### Exercise goal
Quote the whole listing exactly. Leave the pictures out of your copy.
════
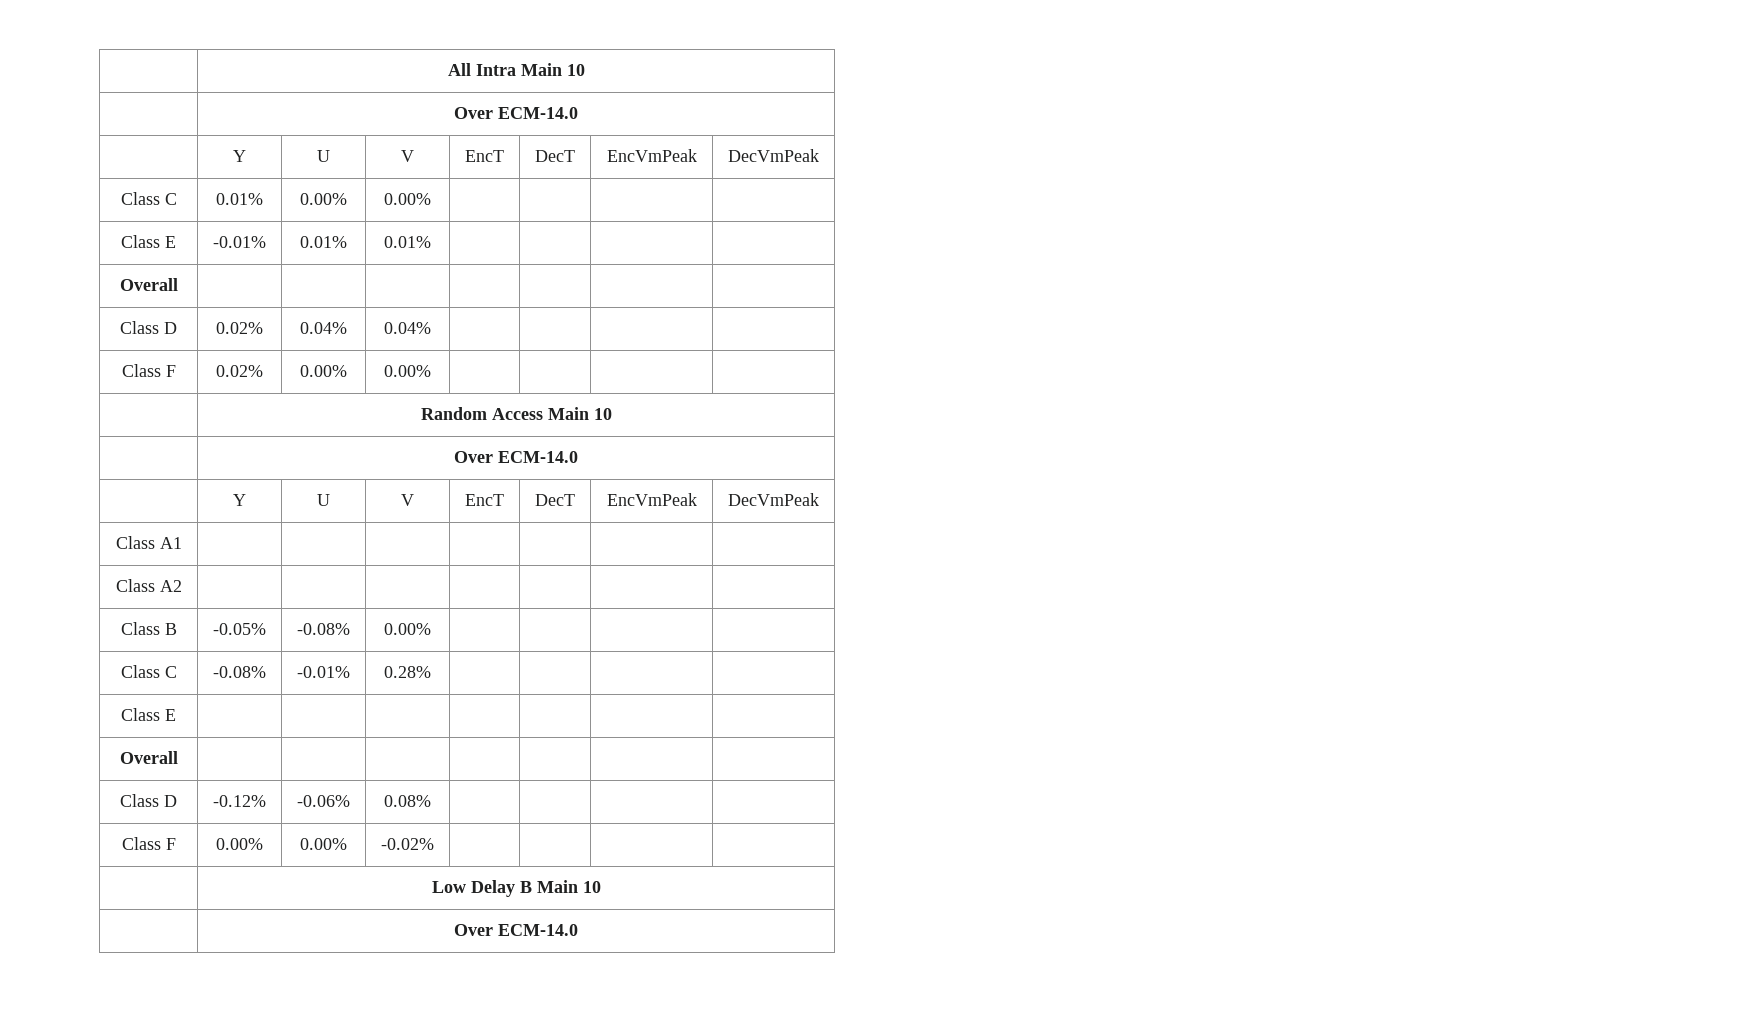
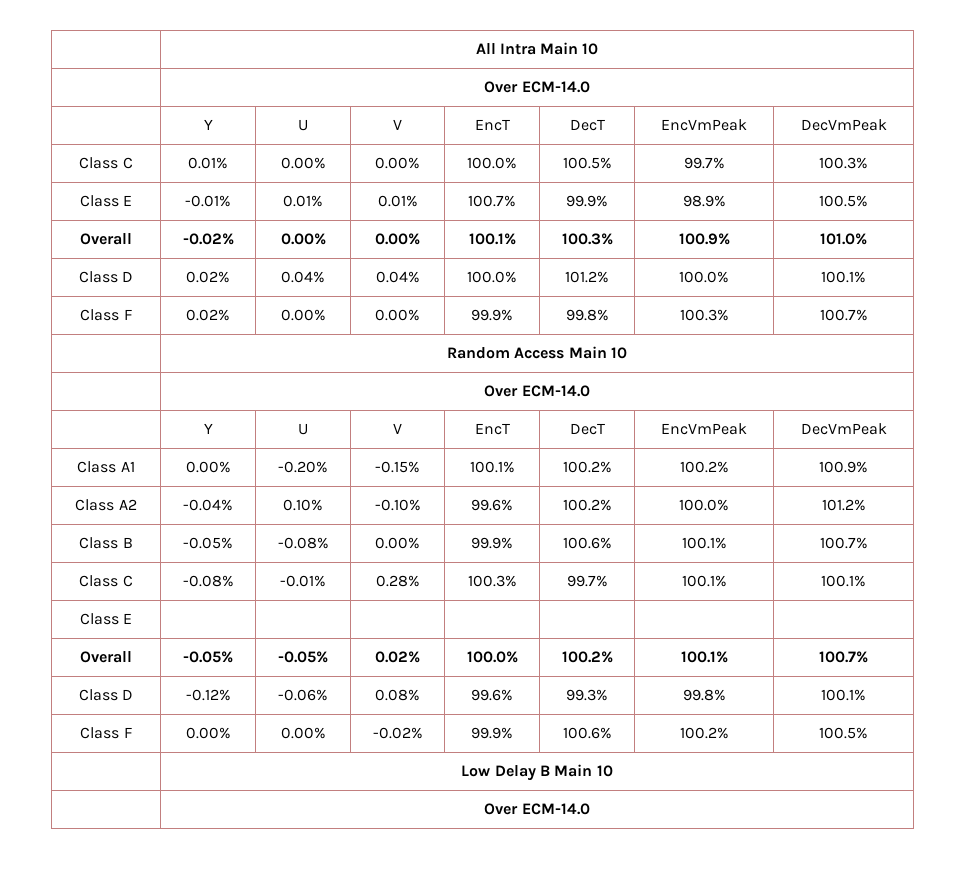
(431, 199) | | | -> [467,157,517,169] [562,157,612,169] [683,157,725,169] [819,157,868,169] 100.0% | 100.5% | 99.7% | 100.3%
[119,278,178,291] | | | // Overall | | | | | | | -> [468,195,516,207] [566,195,608,207] [682,195,726,207] [819,195,868,207] [80,233,132,245] [182,233,234,245] [280,233,326,245] [375,233,420,245] [468,233,516,245] [561,233,613,245] [678,233,730,245] [820,233,867,245] 100.7% | 99.9% | 98.9% | 100.5% // Overall | -0.02% | 0.00% | 0.00% | 100.1% | 100.3% | 100.9% | 101.0%
(431, 328) | | | -> [467,271,517,283] [565,271,609,283] [679,271,729,283] [821,271,866,283] 100.0% | 101.2% | 100.0% | 100.1%
(431, 371) | | | -> [471,309,513,321] [565,309,609,321] [679,309,729,321] [819,309,868,321] 99.9% | 99.8% | 100.3% | 100.7%
[115,579,182,592] | | | | | | // Class A2 | | | | | | | -> [185,461,231,473] [278,461,328,473] [375,461,420,473] [469,461,515,473] [562,461,612,473] [679,461,729,473] [819,461,868,473] [75,499,137,511] [183,499,233,511] [283,499,323,511] [374,499,421,511] [471,499,513,511] [562,499,612,511] [679,499,729,511] [821,499,866,511] 0.00% | -0.20% | -0.15% | 100.1% | 100.2% | 100.2% | 100.9% // Class A2 | -0.04% | 0.10% | -0.10% | 99.6% | 100.2% | 100.0% | 101.2%
(431, 629) | | | -> [471,537,513,549] [562,537,612,549] [681,537,727,549] [819,537,868,549] 99.9% | 100.6% | 100.1% | 100.7%
(431, 672) | | | -> [467,575,517,587] [566,575,608,587] [681,575,727,587] [821,575,866,587] 100.3% | 99.7% | 100.1% | 100.1%
(178, 757) | | | | | | -> [183,651,233,663] [278,651,328,663] [375,651,420,663] [466,651,518,663] [561,651,613,663] [680,651,728,663] [819,651,868,663] -0.05% | -0.05% | 0.02% | 100.0% | 100.2% | 100.1% | 100.7%
(431, 801) | | | -> [471,689,513,701] [566,689,608,701] [682,689,726,701] [821,689,866,701] 99.6% | 99.3% | 99.8% | 100.1%
(434, 844) | | | -> [471,727,513,739] [562,727,612,739] [679,727,729,739] [819,727,868,739] 99.9% | 100.6% | 100.2% | 100.5%

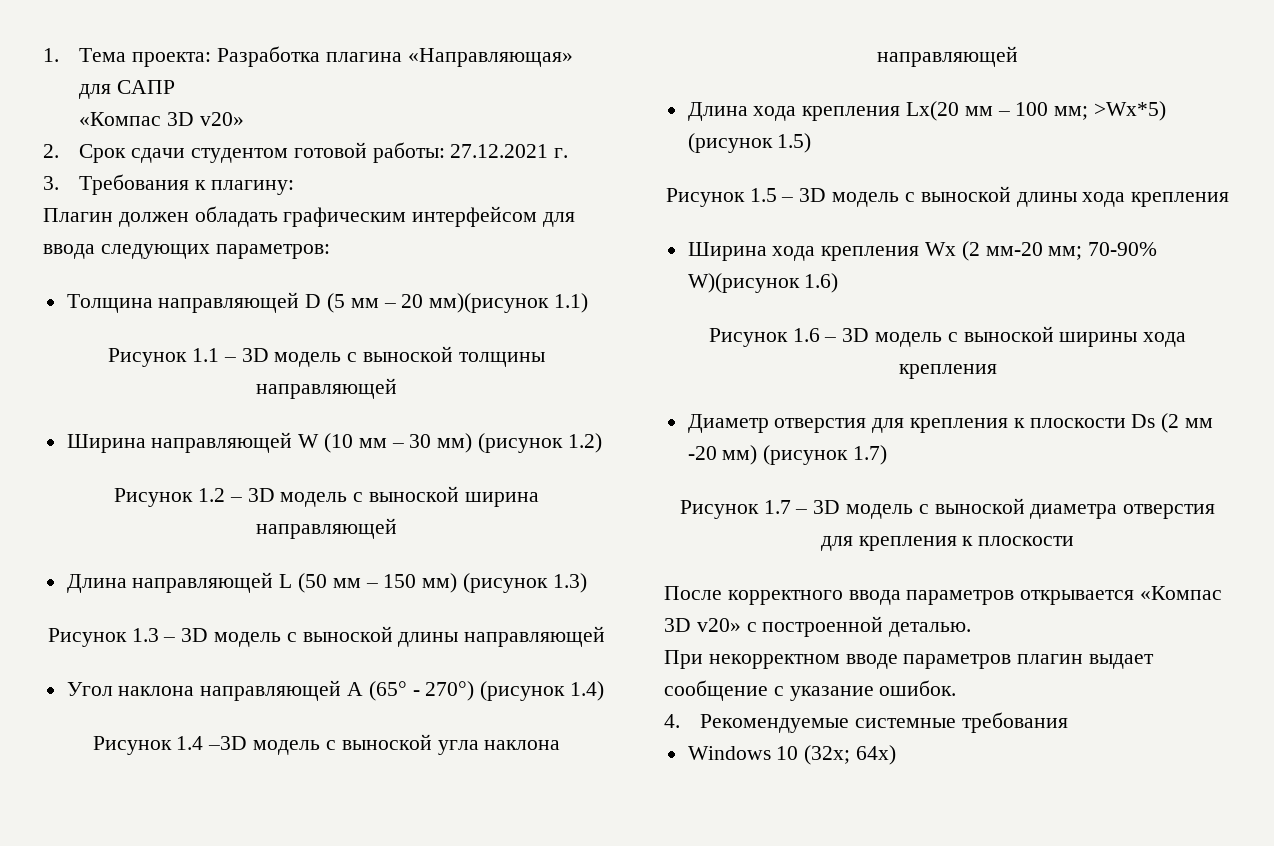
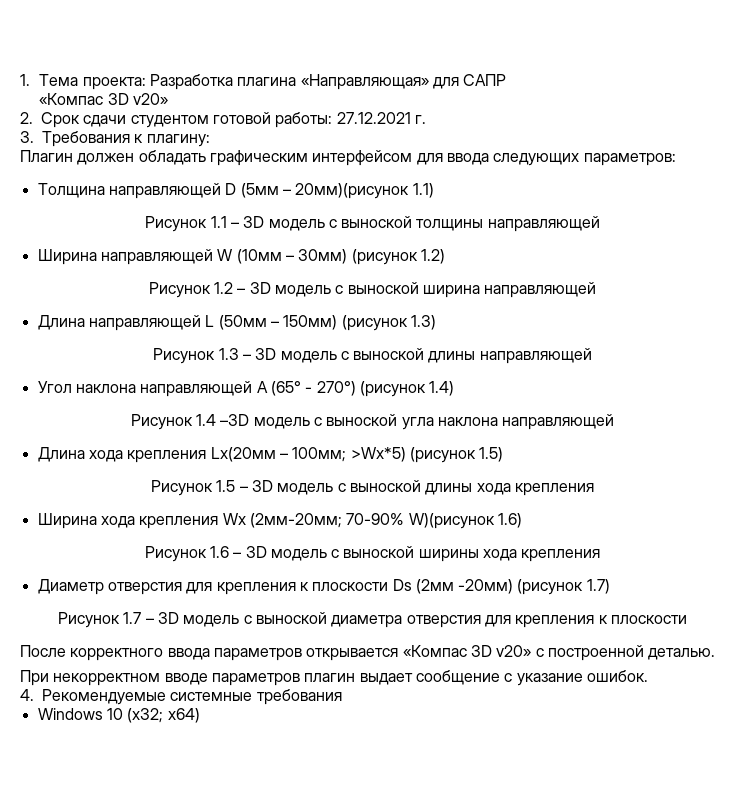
[327,293,550,313] (5 мм – 20 мм)(рисунок -> [240,183,410,199] (5мм – 20мм)(рисунок
[324,433,473,453] (10 мм – 30 мм) -> [236,249,348,264] (10мм – 30мм)
[298,573,458,593] (50 мм – 150 мм) -> [218,315,338,330] (50мм – 150мм)
[906,101,1089,121] Lx(20 мм – 100 мм; -> [210,447,347,462] Lx(20мм – 100мм;
[961,241,1083,261] (2 мм-20 мм; -> [249,513,342,528] (2мм-20мм;
[1161,413,1214,433] [687,445,758,465] (2 мм -20 мм) -> [415,579,514,594] (2мм -20мм)
[804,745,897,765] (32x; 64x) -> [127,708,200,723] (x32; x64)

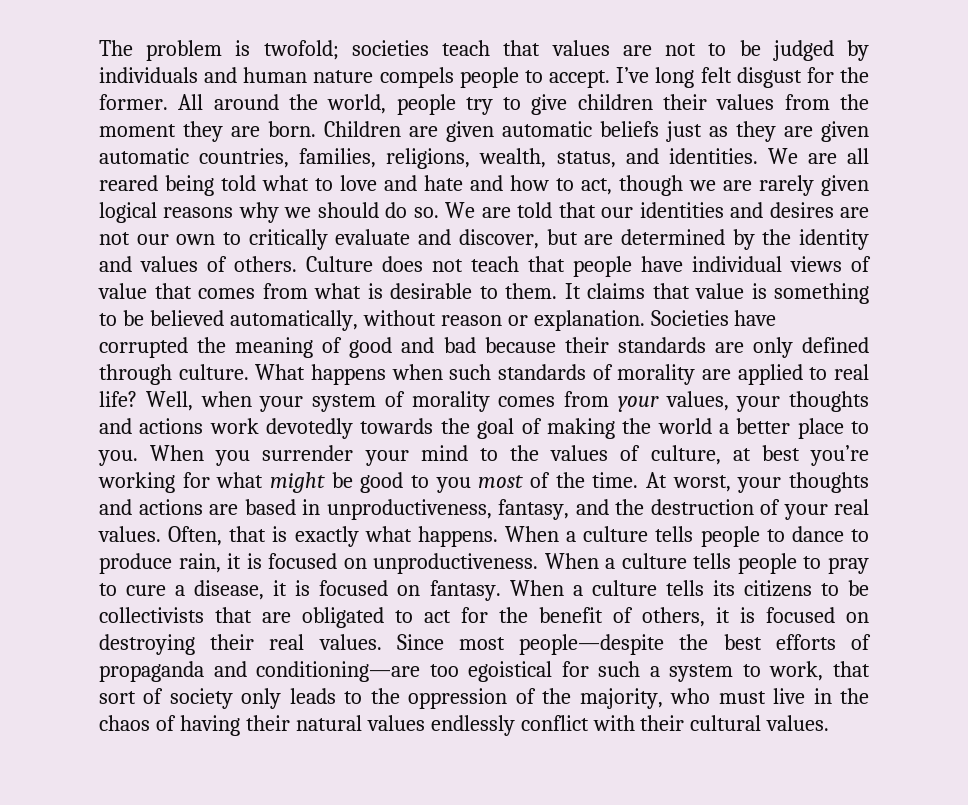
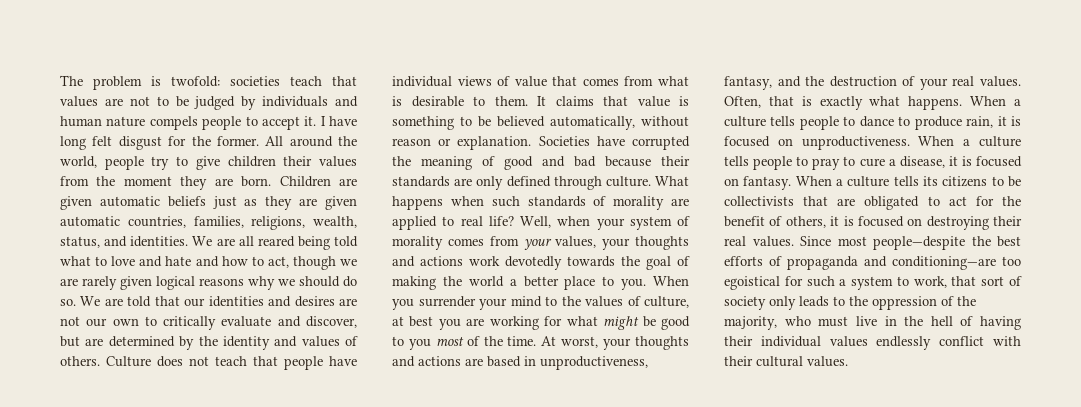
[263,40,339,60] twofold; -> [171,76,220,87] twofold:
[549,67,650,88] accept. I’ve -> [261,116,357,130] accept it. I have
[810,445,870,466] you’re -> [438,318,485,330] you are
[99,715,150,731] chaos -> [930,316,953,326] hell
[295,715,362,731] natural -> [760,336,821,347] individual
════
### Answer space
(431, 199) | | | -> [467,157,517,169] [562,157,612,169] [683,157,725,169] [819,157,868,169] 100.0% | 100.5% | 99.7% | 100.3%
[119,278,178,291] | | | // Overall | | | | | | | -> [468,195,516,207] [566,195,608,207] [682,195,726,207] [819,195,868,207] [80,233,132,245] [182,233,234,245] [280,233,326,245] [375,233,420,245] [468,233,516,245] [561,233,613,245] [678,233,730,245] [820,233,867,245] 100.7% | 99.9% | 98.9% | 100.5% // Overall | -0.02% | 0.00% | 0.00% | 100.1% | 100.3% | 100.9% | 101.0%
(431, 328) | | | -> [467,271,517,283] [565,271,609,283] [679,271,729,283] [821,271,866,283] 100.0% | 101.2% | 100.0% | 100.1%
(431, 371) | | | -> [471,309,513,321] [565,309,609,321] [679,309,729,321] [819,309,868,321] 99.9% | 99.8% | 100.3% | 100.7%
[115,579,182,592] | | | | | | // Class A2 | | | | | | | -> [185,461,231,473] [278,461,328,473] [375,461,420,473] [469,461,515,473] [562,461,612,473] [679,461,729,473] [819,461,868,473] [75,499,137,511] [183,499,233,511] [283,499,323,511] [374,499,421,511] [471,499,513,511] [562,499,612,511] [679,499,729,511] [821,499,866,511] 0.00% | -0.20% | -0.15% | 100.1% | 100.2% | 100.2% | 100.9% // Class A2 | -0.04% | 0.10% | -0.10% | 99.6% | 100.2% | 100.0% | 101.2%
(431, 629) | | | -> [471,537,513,549] [562,537,612,549] [681,537,727,549] [819,537,868,549] 99.9% | 100.6% | 100.1% | 100.7%
(431, 672) | | | -> [467,575,517,587] [566,575,608,587] [681,575,727,587] [821,575,866,587] 100.3% | 99.7% | 100.1% | 100.1%
(178, 757) | | | | | | -> [183,651,233,663] [278,651,328,663] [375,651,420,663] [466,651,518,663] [561,651,613,663] [680,651,728,663] [819,651,868,663] -0.05% | -0.05% | 0.02% | 100.0% | 100.2% | 100.1% | 100.7%
(431, 801) | | | -> [471,689,513,701] [566,689,608,701] [682,689,726,701] [821,689,866,701] 99.6% | 99.3% | 99.8% | 100.1%
(434, 844) | | | -> [471,727,513,739] [562,727,612,739] [679,727,729,739] [819,727,868,739] 99.9% | 100.6% | 100.2% | 100.5%

[327,293,550,313] (5 мм – 20 мм)(рисунок -> [240,183,410,199] (5мм – 20мм)(рисунок
[324,433,473,453] (10 мм – 30 мм) -> [236,249,348,264] (10мм – 30мм)
[298,573,458,593] (50 мм – 150 мм) -> [218,315,338,330] (50мм – 150мм)
[906,101,1089,121] Lx(20 мм – 100 мм; -> [210,447,347,462] Lx(20мм – 100мм;
[961,241,1083,261] (2 мм-20 мм; -> [249,513,342,528] (2мм-20мм;
[1161,413,1214,433] [687,445,758,465] (2 мм -20 мм) -> [415,579,514,594] (2мм -20мм)
[804,745,897,765] (32x; 64x) -> [127,708,200,723] (x32; x64)

[263,40,339,60] twofold; -> [171,76,220,87] twofold:
[549,67,650,88] accept. I’ve -> [261,116,357,130] accept it. I have
[810,445,870,466] you’re -> [438,318,485,330] you are
[99,715,150,731] chaos -> [930,316,953,326] hell
[295,715,362,731] natural -> [760,336,821,347] individual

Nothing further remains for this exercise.